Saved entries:
+---+

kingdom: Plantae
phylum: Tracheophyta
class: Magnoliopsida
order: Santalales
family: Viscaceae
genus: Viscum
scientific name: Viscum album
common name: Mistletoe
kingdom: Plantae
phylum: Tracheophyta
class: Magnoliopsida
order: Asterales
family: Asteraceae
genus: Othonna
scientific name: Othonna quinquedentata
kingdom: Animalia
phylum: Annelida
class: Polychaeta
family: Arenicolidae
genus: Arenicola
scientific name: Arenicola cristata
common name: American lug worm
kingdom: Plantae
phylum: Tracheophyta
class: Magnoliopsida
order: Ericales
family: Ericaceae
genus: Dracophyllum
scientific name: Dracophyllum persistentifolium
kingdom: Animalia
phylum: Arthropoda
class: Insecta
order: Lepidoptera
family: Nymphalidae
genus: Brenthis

+---+

▶ _WHAT IS NEEDED_:
Find each line in the listing that contains the word "scientific" and copy those lines out in full.

▶ _PROBLEM SOLUTION_:
scientific name: Viscum album
scientific name: Othonna quinquedentata
scientific name: Arenicola cristata
scientific name: Dracophyllum persistentifolium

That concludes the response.